ASSIGNMENT A:
Copy the conical-versus-flat burr thread verbatim between "A long time" and "not worth it.", inclusive.
ASSIGNMENT B:
Extend the conical-versus-flat burr thread past its last line.
Segment Start: PASSAGE
# Conical vs flat



## anton78 (Oct 12, 2014)

Hi all,

I really can't decide which is better. Conical burrs or flat?

Can anyone help?


----------



## Neill (Jun 26, 2013)

Really, you're really gonna do this? Which already existing member is this?


----------



## jeebsy (May 5, 2013)

Jesus, help me.


----------



## 4085 (Nov 23, 2012)

All depends if you want to make coffee or conduct scientific experiments ............


----------



## c_squared (Jun 26, 2013)

I clearly haven't been paying enough attention recently. Who's going to tell me what's going on?


----------



## Mrboots2u (May 10, 2013)

jeebsy said:


> Jesus, help me.


----------



## Soll (Nov 10, 2013)

A long time ago ....

In a galaxy far away.....


----------



## Neill (Jun 26, 2013)

Check the grinder bs machine thread. Or don't bother, it's really not worth it.


----------



## Mrboots2u (May 10, 2013)

Blade grinders are best

Fact


----------



## Neill (Jun 26, 2013)

Mrboots2u said:


> Blade grinders are best
> 
> Fact


What ever happened to your spoon based grinder?


----------



## anton78 (Oct 12, 2014)

Poor mcharrogate. Asks a perfectly innocent "grinder vs machine" question and look what happens...


----------



## Soll (Nov 10, 2013)

Mrboots2u said:


> Blade grinders are best
> 
> Fact


Krupps


----------



## johnealey (May 19, 2014)

"hmmm, extra grinds you need"


----------



## Mrboots2u (May 10, 2013)

dfk41 said:


> All depends if you want to make coffee or conduct scientific experiments ............


Yawn


----------



## Mrboots2u (May 10, 2013)

Neill said:


> What ever happened to your spoon based grinder?


It's so unimodal at such a fine grind , it actually makes the coffee invisible

This makes it difficult to tamp


----------



## anton78 (Oct 12, 2014)




----------



## Mrboots2u (May 10, 2013)

Soll said:


> Krupps


Bodum


----------



## 4085 (Nov 23, 2012)

OH DEAR, Mr boots playing god again ........suggest you got o bed bootsie as opposed to yawning in public again......are you really suggesting anything I say that You do not like gets a yawn..........and in case you do not know, ........... Means an unfinished sentence..........


----------



## Mrboots2u (May 10, 2013)

Yawn


----------



## Xpenno (Nov 12, 2012)

anton78 said:


> Can anyone help?


Nope


----------



## 4085 (Nov 23, 2012)

Bootsie, did the Royal Mail receive some of your had earned today?


----------



## garydyke1 (Mar 9, 2011)

I look forward to debates such as washed versus Pulped Natural , or , Bourbon versus Catuai.

Greater leaps in coffee making can occur with water used and technique . You'd save loads of money


----------



## Mrboots2u (May 10, 2013)

Hulk versus the thing has still never been adequately debated In my opinion


----------



## Xpenno (Nov 12, 2012)

garydyke1 said:


> I look forward to debates such as washed versus Pulped Natural , or , Bourbon versus Catuai.
Segment End: PASSAGE
Segment Start: RAW DATA
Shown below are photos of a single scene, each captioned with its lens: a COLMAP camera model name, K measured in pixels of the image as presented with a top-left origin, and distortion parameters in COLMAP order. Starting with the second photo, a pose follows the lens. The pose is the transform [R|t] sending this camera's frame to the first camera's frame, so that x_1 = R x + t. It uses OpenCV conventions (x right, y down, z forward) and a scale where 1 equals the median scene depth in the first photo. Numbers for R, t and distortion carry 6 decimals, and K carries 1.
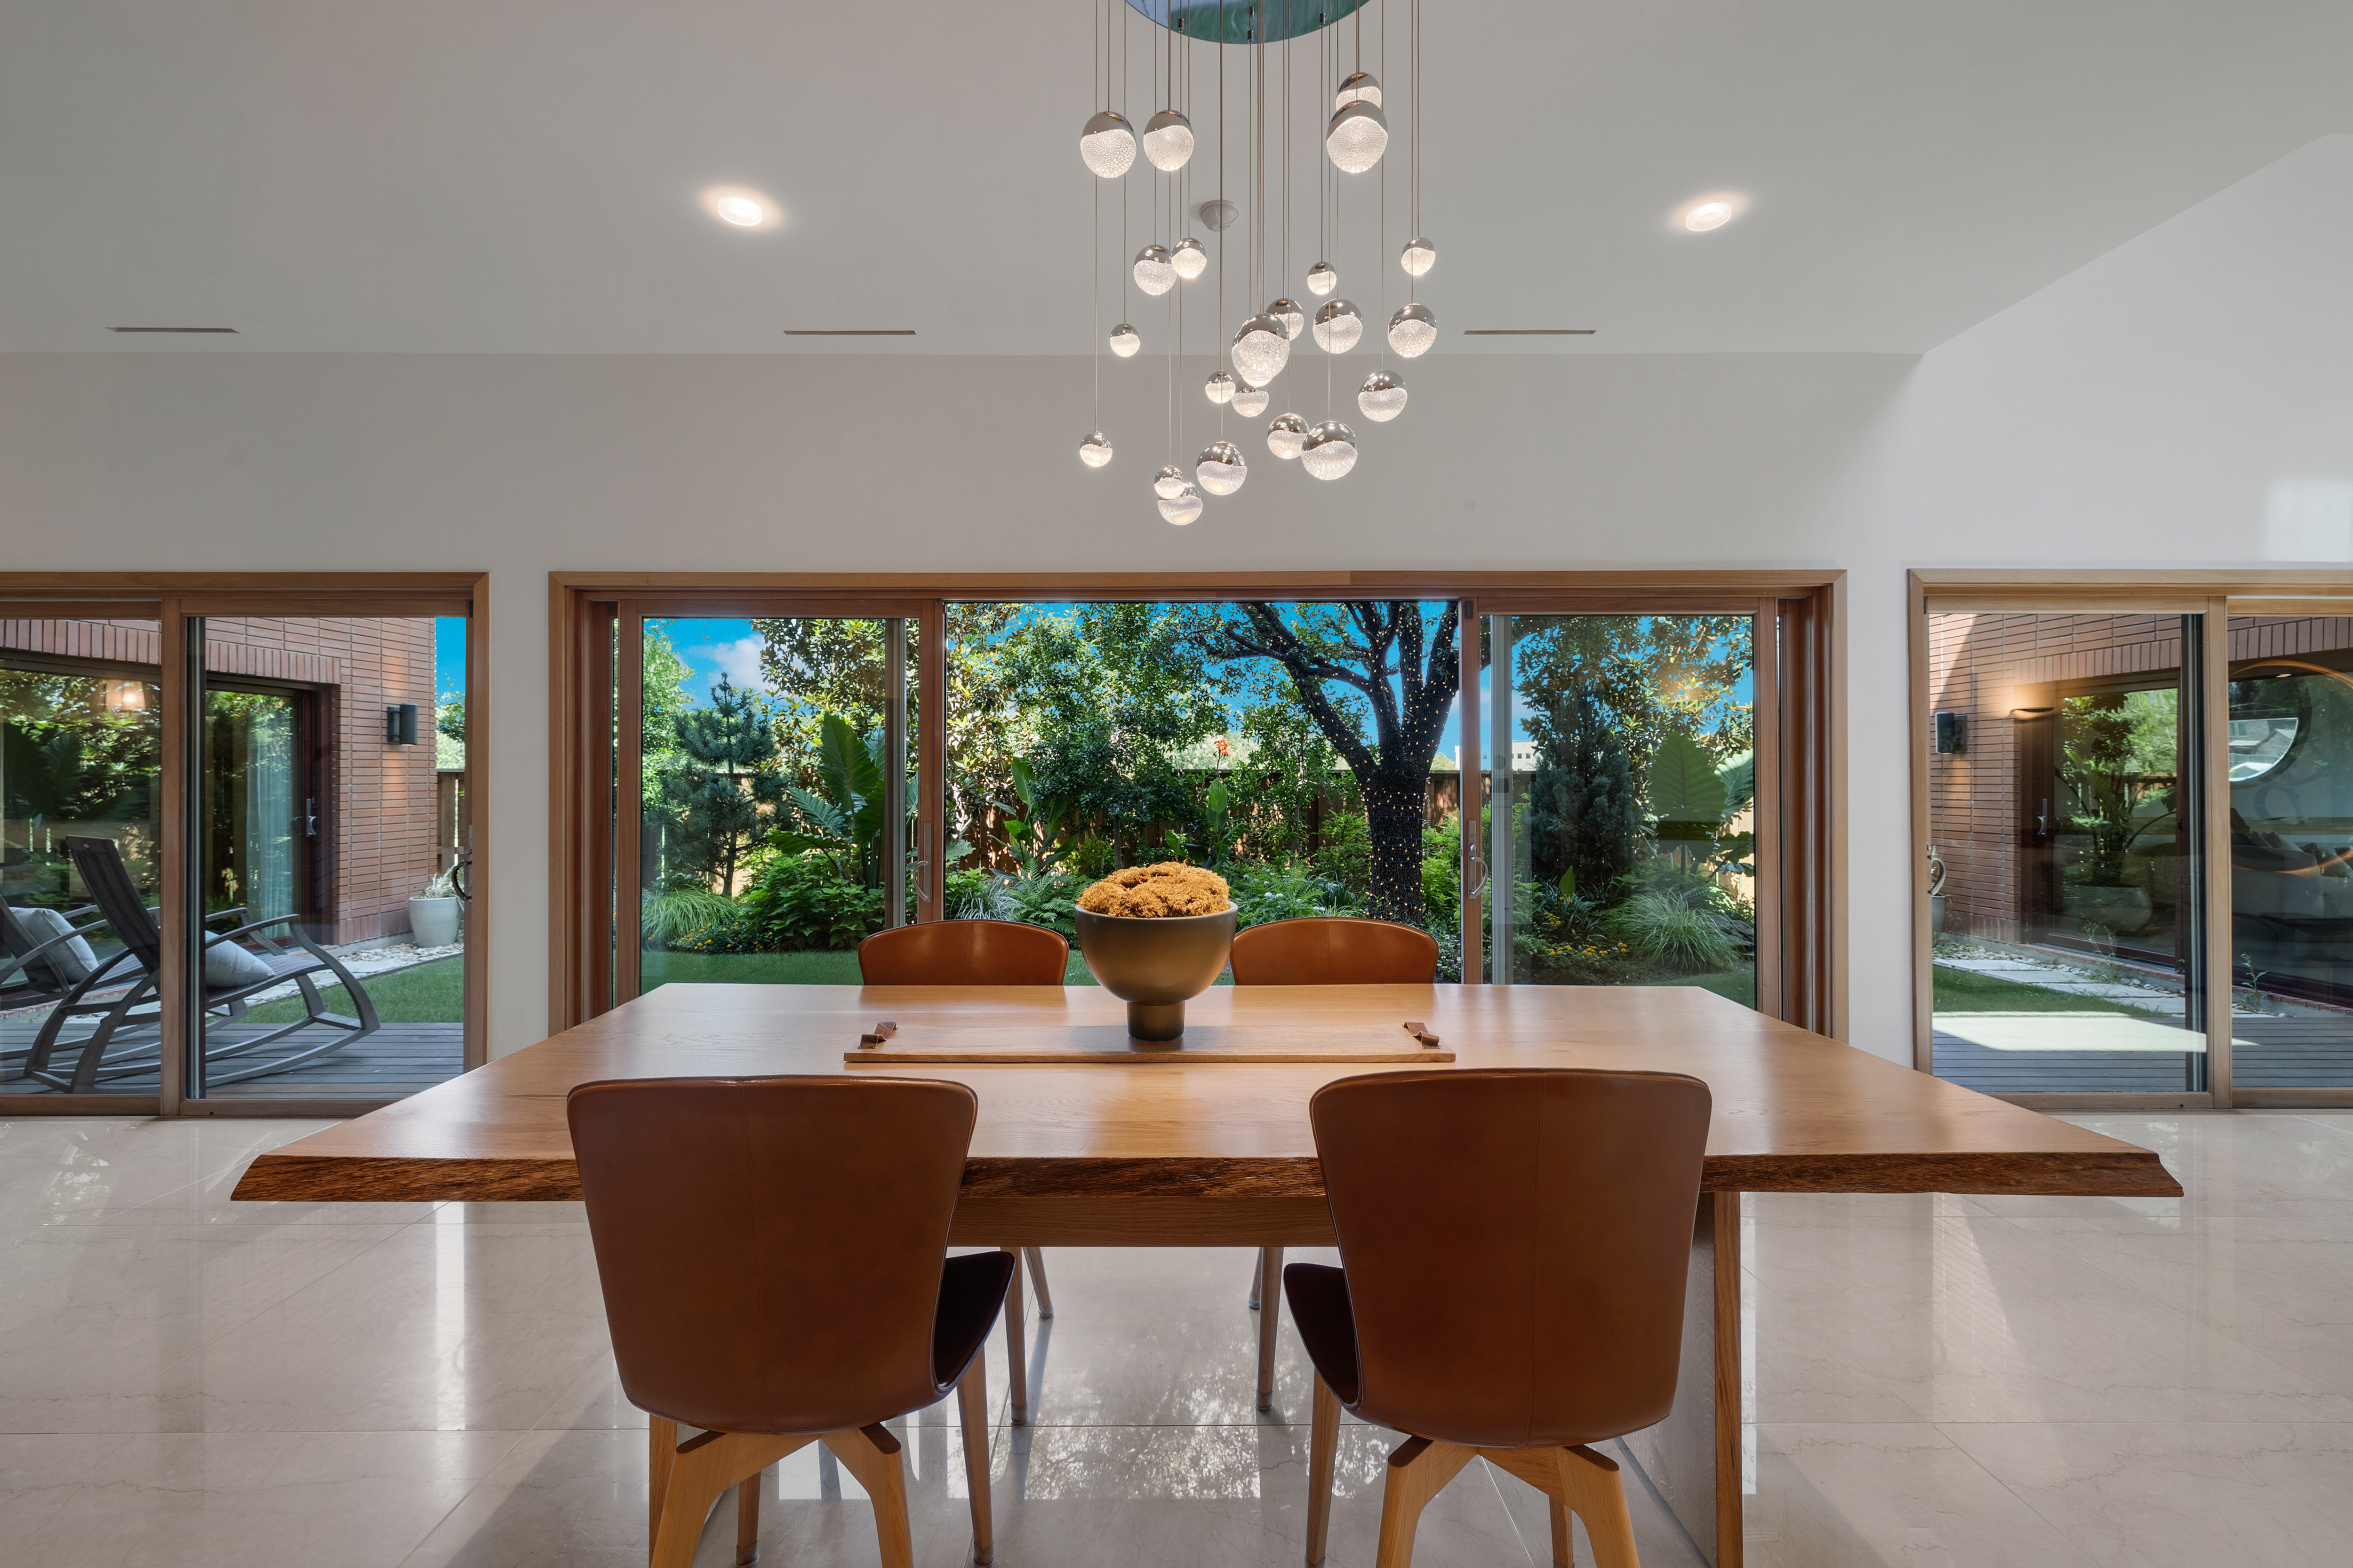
Segment End: RAW DATA
YOUR RESPONSE A:
A long time ago ....

In a galaxy far away.....


----------



## Neill (Jun 26, 2013)

Check the grinder bs machine thread. Or don't bother, it's really not worth it.

YOUR RESPONSE B:
Never heard of any of those, what size burrs do they run? RPM? Wattage? Particle Distribution?


----------



## Daren (Jan 16, 2012)

Did you know Lavazza sell pre-ground? Bollox to grinding my own -they are the real experts


----------



## Mrboots2u (May 10, 2013)

Lavazza versus illy ....fight


----------



## Xpenno (Nov 12, 2012)

Mrboots2u said:


> Hulk versus the thing has still never been adequately debated In my opinion


Hulk 0, Thing 0 FT

Hulk 0, Thing 0 ET

Hulk 5, Thing 2 Pen


----------



## Daren (Jan 16, 2012)

Mrboots2u said:


> Lavazza versus illy ....fight


Can I borrow your scientific coffee refrigerator do-da thingy - that's the only we'll know


----------



## Xpenno (Nov 12, 2012)

Mrboots2u said:


> Lavazza versus illy ....fight


Lavazza takes it...

http://www.googlefight.com/index.php?lang=en_GB&word1=lavazza&word2=Illy


----------



## urbanbumpkin (Jan 30, 2013)

Mrboots2u said:


> Hulk versus the thing has still never been adequately debated In my opinion


Hulk vs thing has been completely settled Boots

.....Hulk throws Thing around for the afternoon, Thing is indestructible. Hulk gets tired, falls asleep turns back into David/Bruce Banner. Thing gets up and stomps on him FACT!!!


----------



## urbanbumpkin (Jan 30, 2013)

I'm still awaiting for The Exterminator vs The Punisher in the best vigilante stakes.

Or does the Equaliser and whatever Charles Bronson was feature in this?

Would Edward Woodward would?


----------



## Daren (Jan 16, 2012)

The Thing isn't real - the Hulk is. I saw a weekly documentary in the late 70's early early 80's when he regularly got angry. I never saw one with The Thing


----------



## Xpenno (Nov 12, 2012)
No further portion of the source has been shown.